15 Bible Verses About Trusting God
Trusting God sounds simple until you are in the middle of something that does not make sense, that is taking too long, or that is threatening something you care about. The Bible does not offer platitudes about trust. It offers a foundation, a posture, and specific promises for the moments when trust costs something real. These 15 verses show what trusting God actually looks like from the inside.
What Does the Bible Say About Trusting God?
Proverbs 3:5-6 is the most complete picture of trust in the entire Old Testament: trust with all your heart, do not lean on your own understanding, acknowledge God in all your ways. The opposite of trust is named explicitly: leaning on your own understanding. That is what trust replaces.
Psalm 56:3 gives you permission to be afraid and trusting at the same time. David says: "What time I am afraid, I will trust in thee." The fear and the trust coexist. Waiting for the fear to go away before you trust is not biblical. Trust is what you do inside the fear.
Isaiah 55:8-9 provides the grounding for trusting what you cannot see: God's thoughts and ways are higher than yours, as far above as the heavens are above the earth. That is not a dismissal. It is a reason: His solution may be better than anything you can plan, and trusting Him means giving Him room to do it.
15 Bible Verses About Trusting God
1. Proverbs 3:5-6: "Trust Starts With Leaning on God's Understanding, Not Yours"
"Trust in the LORD with all thine heart; and lean not unto thine own understanding. In all thy ways acknowledge him, and he shall direct thy paths."
Proverbs 3:5-6 (KJV)
What This Means: Solomon names the specific opposite of trusting God: leaning on your own understanding. When you analyze the situation past the point of usefulness, run the same worry loop, or try to figure out every angle before you pray, that is leaning on your own understanding. Trusting God means acknowledging Him first and letting His wisdom lead.
How to Apply This: Before you work on your biggest current problem today, stop and acknowledge God first: 'Lord, this is yours. I need your direction.' Say that before you bring your analysis. The order matters. Acknowledging comes before the directing.
2. Isaiah 26:3: "Perfect Peace Comes From Keeping Your Mind on God"
"Thou wilt keep him in perfect peace, whose mind is stayed on thee: because he trusteth in thee."
Isaiah 26:3 (KJV)
What This Means: The peace here is 'perfect peace' in English, but the Hebrew is shalom shalom: peace doubled, peace piled on peace. And it has one condition: a mind that is stayed on God. Stayed means anchored, fixed, settled. The mind that wanders from God to circumstances and back again does not get this peace. The mind that anchors on God does.

-.-.-

— Parts of the exercise —
1: Reproduce the text on trusting God from "Isaiah 55:8-9 provides" up to and including "room to do it.".
2: Carry on the text on trusting God past its last sentence.
The material plays no part here.

— Data for review —
-.-.-

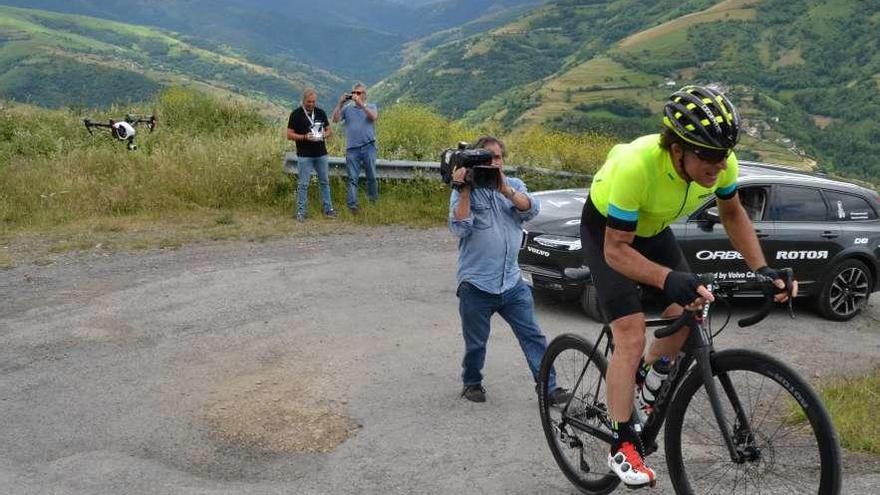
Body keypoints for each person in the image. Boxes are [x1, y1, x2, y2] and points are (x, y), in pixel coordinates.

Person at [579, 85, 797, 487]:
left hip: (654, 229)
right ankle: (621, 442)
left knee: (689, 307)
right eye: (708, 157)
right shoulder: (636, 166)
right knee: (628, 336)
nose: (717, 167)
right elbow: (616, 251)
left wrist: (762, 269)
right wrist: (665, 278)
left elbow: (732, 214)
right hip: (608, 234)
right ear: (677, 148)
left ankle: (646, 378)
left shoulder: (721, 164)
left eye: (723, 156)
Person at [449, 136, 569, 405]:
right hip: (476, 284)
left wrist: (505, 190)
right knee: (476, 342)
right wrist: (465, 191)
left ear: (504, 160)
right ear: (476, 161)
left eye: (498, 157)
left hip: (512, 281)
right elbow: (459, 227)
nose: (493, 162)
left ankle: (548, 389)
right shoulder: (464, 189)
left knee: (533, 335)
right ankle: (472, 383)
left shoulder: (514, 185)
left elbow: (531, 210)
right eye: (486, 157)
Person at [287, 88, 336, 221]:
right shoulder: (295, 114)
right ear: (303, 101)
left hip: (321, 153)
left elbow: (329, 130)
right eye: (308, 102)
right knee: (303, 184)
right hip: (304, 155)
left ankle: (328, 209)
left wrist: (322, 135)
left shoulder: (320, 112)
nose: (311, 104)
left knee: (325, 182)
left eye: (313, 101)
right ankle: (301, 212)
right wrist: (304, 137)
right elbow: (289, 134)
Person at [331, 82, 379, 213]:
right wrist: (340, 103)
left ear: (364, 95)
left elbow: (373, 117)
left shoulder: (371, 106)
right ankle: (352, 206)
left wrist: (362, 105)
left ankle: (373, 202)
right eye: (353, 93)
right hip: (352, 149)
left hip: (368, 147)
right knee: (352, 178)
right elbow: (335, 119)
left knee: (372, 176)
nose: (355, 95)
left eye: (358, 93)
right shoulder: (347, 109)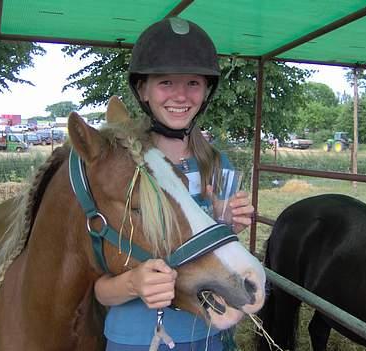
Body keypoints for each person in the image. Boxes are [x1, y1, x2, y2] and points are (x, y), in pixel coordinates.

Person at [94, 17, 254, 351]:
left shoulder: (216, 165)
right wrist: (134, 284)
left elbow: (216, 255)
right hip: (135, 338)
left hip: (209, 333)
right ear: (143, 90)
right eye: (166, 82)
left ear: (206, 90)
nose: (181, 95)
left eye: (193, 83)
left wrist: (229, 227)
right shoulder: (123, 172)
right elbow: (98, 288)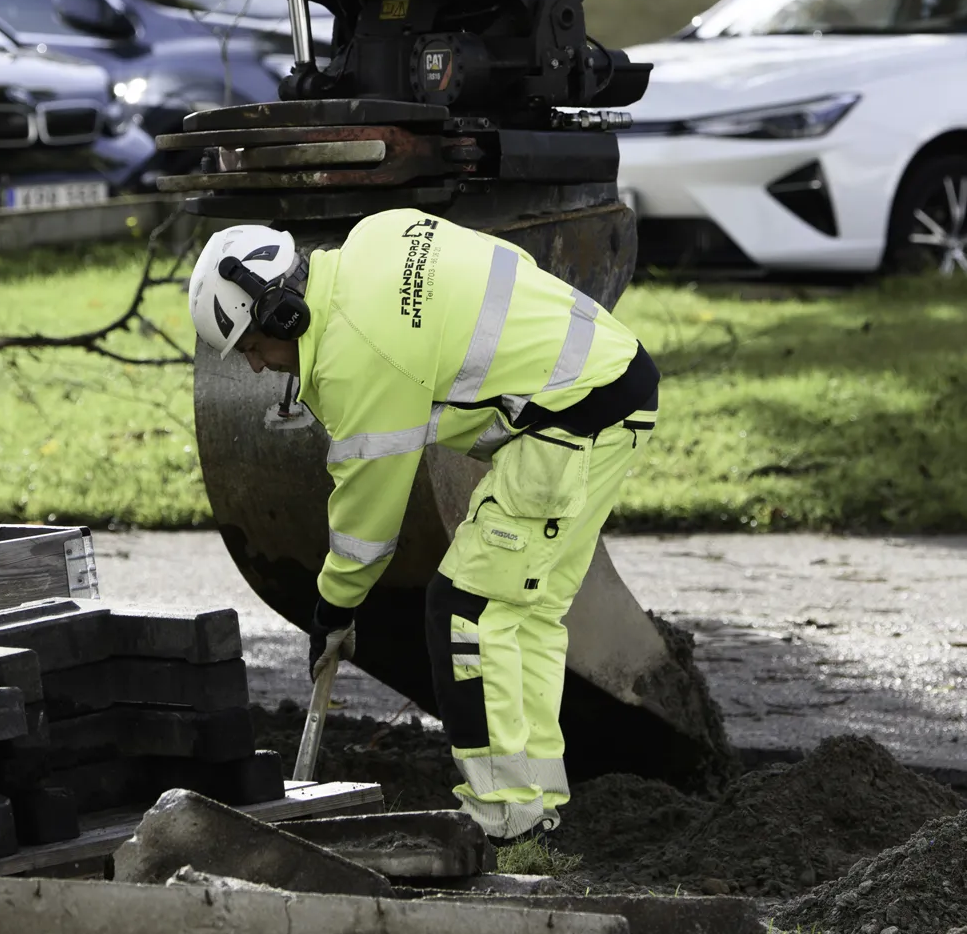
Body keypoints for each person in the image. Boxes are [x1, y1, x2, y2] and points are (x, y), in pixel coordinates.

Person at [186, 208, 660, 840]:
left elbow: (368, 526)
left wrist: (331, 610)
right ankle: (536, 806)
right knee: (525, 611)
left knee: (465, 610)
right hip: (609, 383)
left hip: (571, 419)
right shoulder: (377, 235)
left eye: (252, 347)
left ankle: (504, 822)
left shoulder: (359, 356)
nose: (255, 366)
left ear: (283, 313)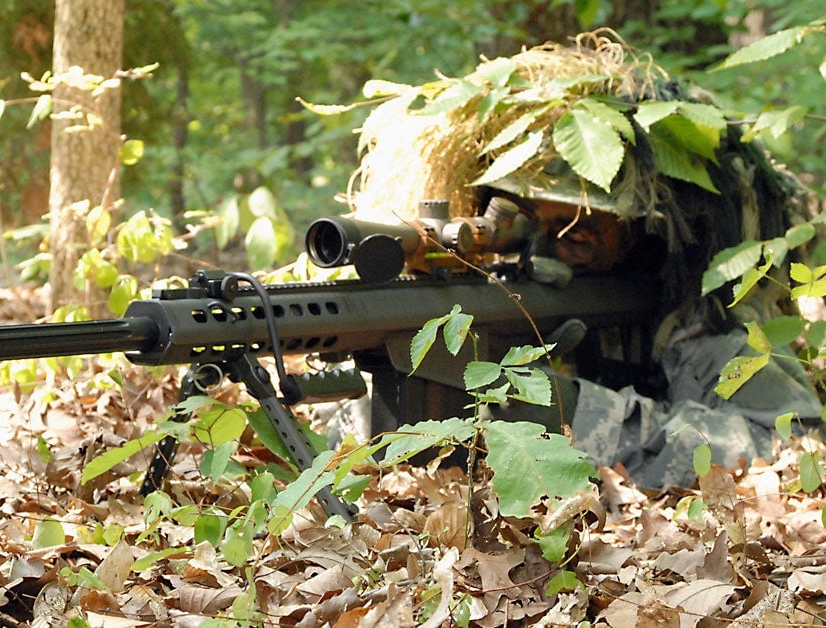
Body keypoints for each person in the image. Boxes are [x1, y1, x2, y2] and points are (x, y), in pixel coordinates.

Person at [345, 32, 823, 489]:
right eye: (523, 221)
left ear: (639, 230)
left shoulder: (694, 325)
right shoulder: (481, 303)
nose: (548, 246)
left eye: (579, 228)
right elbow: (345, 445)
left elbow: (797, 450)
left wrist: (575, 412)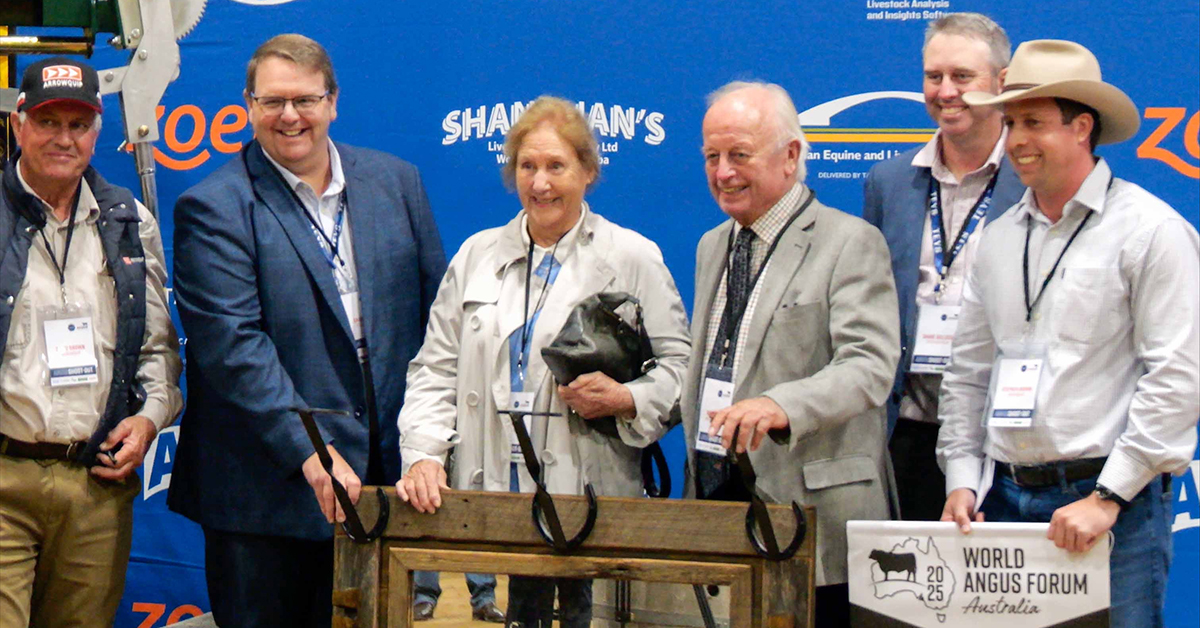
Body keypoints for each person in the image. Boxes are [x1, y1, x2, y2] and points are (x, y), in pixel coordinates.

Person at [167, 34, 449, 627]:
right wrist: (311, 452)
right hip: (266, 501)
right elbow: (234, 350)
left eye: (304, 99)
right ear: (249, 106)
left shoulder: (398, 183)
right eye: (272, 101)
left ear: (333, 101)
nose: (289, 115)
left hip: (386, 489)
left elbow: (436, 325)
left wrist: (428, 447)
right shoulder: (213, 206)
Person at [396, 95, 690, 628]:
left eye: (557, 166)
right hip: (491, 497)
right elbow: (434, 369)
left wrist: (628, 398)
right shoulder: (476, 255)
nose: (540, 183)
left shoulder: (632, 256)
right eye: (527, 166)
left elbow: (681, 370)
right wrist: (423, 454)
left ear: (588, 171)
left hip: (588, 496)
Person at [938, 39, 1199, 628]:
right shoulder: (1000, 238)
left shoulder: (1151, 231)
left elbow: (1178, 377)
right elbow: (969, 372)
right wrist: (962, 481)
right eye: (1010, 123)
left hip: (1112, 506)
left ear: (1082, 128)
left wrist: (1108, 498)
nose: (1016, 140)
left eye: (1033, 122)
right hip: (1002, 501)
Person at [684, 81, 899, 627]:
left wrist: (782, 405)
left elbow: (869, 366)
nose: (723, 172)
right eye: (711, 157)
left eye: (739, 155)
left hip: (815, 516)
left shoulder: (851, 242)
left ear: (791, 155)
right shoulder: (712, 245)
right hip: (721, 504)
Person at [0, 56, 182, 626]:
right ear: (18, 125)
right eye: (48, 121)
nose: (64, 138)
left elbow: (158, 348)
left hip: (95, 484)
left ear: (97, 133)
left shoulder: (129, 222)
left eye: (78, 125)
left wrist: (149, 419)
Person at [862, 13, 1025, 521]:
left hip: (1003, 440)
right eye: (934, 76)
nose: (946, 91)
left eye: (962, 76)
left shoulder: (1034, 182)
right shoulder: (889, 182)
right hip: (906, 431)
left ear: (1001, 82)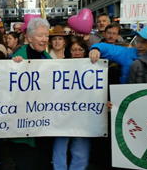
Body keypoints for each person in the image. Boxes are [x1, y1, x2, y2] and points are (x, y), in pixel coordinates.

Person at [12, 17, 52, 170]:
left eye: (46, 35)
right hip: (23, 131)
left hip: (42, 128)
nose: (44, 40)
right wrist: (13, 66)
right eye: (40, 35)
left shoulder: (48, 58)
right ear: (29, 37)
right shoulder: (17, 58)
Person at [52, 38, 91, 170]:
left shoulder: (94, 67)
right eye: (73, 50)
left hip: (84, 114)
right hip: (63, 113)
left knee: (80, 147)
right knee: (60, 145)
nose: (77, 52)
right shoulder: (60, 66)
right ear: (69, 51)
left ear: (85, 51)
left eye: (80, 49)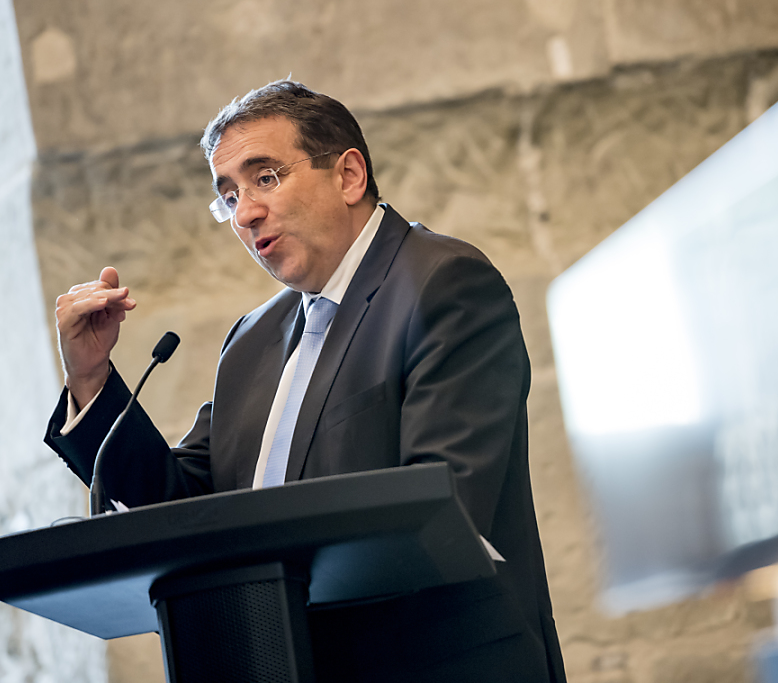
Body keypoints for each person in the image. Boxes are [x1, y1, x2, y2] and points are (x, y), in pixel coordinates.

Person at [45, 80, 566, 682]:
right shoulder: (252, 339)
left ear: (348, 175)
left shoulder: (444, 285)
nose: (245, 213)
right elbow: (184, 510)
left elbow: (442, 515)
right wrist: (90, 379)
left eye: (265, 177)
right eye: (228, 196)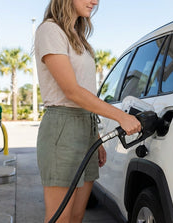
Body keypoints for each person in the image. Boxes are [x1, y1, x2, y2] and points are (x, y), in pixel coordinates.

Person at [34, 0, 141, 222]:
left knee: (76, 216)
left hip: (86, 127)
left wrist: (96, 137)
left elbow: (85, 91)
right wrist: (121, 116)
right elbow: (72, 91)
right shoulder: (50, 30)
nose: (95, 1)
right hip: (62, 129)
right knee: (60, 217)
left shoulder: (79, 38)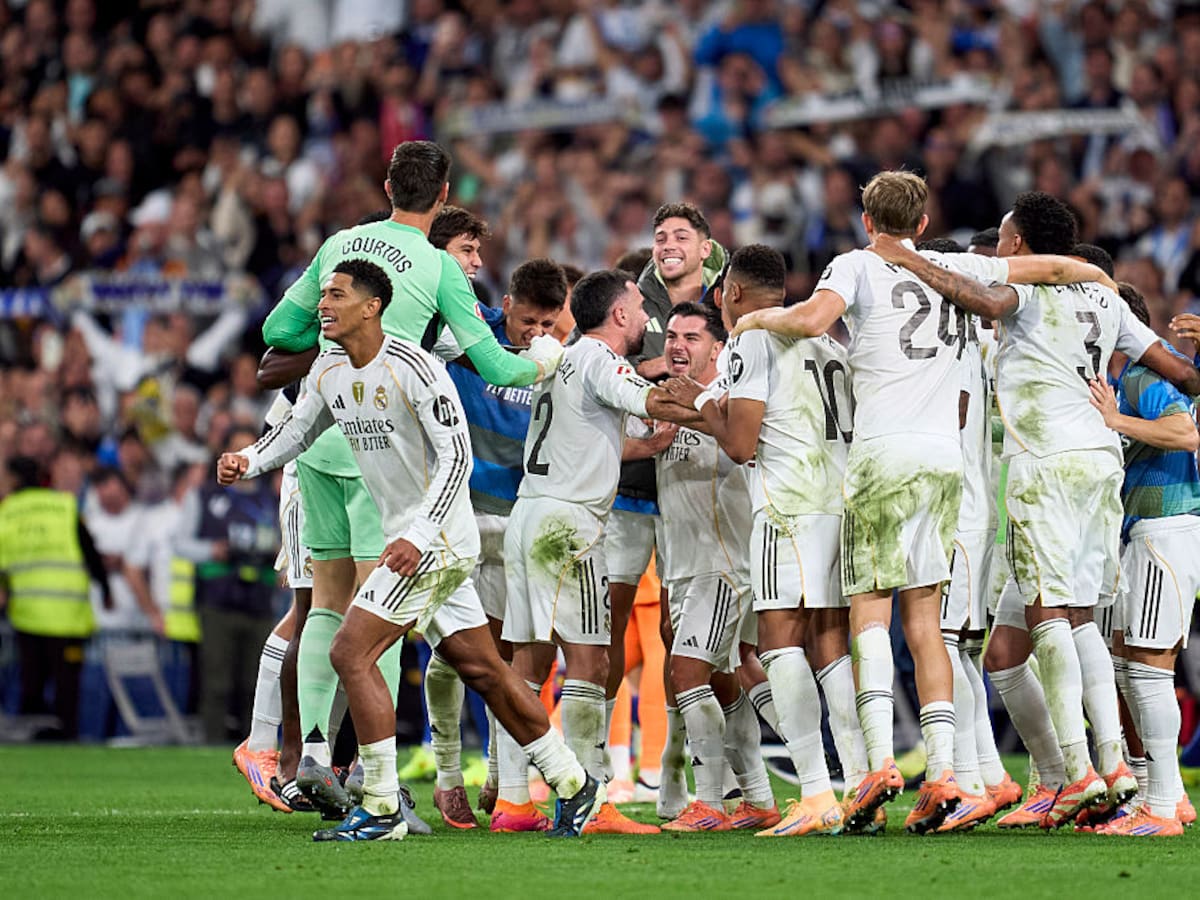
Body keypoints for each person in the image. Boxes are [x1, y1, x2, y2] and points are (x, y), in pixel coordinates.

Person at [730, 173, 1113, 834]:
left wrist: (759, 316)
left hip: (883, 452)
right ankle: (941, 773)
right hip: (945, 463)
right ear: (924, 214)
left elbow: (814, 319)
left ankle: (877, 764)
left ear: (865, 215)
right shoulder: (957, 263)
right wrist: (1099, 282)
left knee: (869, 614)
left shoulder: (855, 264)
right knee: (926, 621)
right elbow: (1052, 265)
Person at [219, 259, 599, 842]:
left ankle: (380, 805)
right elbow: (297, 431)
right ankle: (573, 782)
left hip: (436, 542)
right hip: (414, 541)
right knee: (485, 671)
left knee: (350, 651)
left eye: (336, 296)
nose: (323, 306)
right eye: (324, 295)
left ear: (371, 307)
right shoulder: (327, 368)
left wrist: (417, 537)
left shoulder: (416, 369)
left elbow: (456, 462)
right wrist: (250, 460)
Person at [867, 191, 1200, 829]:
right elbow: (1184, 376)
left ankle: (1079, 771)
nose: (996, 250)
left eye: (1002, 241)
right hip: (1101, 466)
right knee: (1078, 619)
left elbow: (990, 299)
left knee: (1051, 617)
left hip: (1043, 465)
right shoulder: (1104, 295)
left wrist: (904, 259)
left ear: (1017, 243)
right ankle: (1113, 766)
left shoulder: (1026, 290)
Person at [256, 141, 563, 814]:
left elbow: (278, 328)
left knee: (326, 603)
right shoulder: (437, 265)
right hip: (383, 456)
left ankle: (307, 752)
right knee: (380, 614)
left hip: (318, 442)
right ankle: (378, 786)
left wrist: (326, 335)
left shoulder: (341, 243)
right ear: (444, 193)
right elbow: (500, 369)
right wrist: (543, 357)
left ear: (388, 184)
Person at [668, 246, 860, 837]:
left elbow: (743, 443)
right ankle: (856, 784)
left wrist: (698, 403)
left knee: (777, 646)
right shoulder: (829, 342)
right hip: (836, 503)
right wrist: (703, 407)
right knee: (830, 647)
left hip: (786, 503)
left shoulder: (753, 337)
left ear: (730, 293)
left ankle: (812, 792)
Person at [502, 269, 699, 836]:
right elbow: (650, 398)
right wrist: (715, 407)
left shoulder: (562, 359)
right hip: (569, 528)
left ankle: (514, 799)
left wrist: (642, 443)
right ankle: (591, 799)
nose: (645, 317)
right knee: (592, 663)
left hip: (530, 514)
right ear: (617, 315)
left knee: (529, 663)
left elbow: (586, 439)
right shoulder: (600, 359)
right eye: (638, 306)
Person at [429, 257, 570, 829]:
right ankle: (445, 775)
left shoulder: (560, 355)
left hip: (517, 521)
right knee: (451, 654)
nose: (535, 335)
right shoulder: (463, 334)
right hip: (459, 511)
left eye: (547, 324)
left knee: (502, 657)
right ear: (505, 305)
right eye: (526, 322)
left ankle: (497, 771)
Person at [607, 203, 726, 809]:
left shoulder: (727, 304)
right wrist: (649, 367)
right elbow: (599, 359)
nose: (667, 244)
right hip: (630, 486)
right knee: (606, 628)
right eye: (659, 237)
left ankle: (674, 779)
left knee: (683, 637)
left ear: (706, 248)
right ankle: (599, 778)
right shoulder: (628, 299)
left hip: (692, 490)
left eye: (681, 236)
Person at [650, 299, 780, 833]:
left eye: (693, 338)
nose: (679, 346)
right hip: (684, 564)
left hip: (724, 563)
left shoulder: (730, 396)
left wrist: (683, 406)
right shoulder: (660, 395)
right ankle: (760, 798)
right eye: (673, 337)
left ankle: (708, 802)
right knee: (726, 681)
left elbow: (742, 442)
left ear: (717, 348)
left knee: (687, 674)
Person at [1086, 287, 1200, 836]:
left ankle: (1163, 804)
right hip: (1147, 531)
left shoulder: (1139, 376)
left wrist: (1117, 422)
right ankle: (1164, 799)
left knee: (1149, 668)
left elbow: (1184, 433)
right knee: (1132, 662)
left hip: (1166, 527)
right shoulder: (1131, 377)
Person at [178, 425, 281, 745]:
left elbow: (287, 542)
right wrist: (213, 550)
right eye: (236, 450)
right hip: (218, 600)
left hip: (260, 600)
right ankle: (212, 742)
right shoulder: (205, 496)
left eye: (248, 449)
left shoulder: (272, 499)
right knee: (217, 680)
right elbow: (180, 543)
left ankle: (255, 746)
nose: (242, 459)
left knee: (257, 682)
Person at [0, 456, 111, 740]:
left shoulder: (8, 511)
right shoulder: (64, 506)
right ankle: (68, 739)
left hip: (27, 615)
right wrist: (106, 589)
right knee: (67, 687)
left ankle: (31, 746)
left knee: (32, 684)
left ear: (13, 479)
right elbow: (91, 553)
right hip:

-.-.-

— Answers to the tasks —
1:
Isaiah 55:8-9 provides the grounding for trusting what you cannot see: God's thoughts and ways are higher than yours, as far above as the heavens are above the earth. That is not a dismissal. It is a reason: His solution may be better than anything you can plan, and trusting Him means giving Him room to do it.

2:
How to Apply This: When anxiety about a situation starts to rise today, notice it and practice this verse. Say: 'I am staying my mind on you, God.' Then redirect your thinking to one truth about who He is. Not the solution to your problem. Just who He is. Do this three times today when your mind wants to spiral.
3. Jeremiah 17:7-8: "Trusting God Makes You Like a Tree Planted by Water"
"Blessed is the man that trusteth in the LORD, and whose hope the LORD is. For he shall be as a tree planted by the waters, and that spreadeth out her roots by the river, and shall not see when heat cometh, but her leaf shall be green; and shall not be careful in the year of drought, neither shall cease from yielding fruit."
Jeremiah 17:7-8 (KJV)
What This Means: Jeremiah's image of the tree planted by water is one of the most sustained pictures of trust in Scripture. The tree does not feel the heat the same way because its roots go deep to the water source. Trust in God is the root system. When drought comes, the tree whose roots are in God keeps producing fruit. This is not denial of difficulty. It is depth of source.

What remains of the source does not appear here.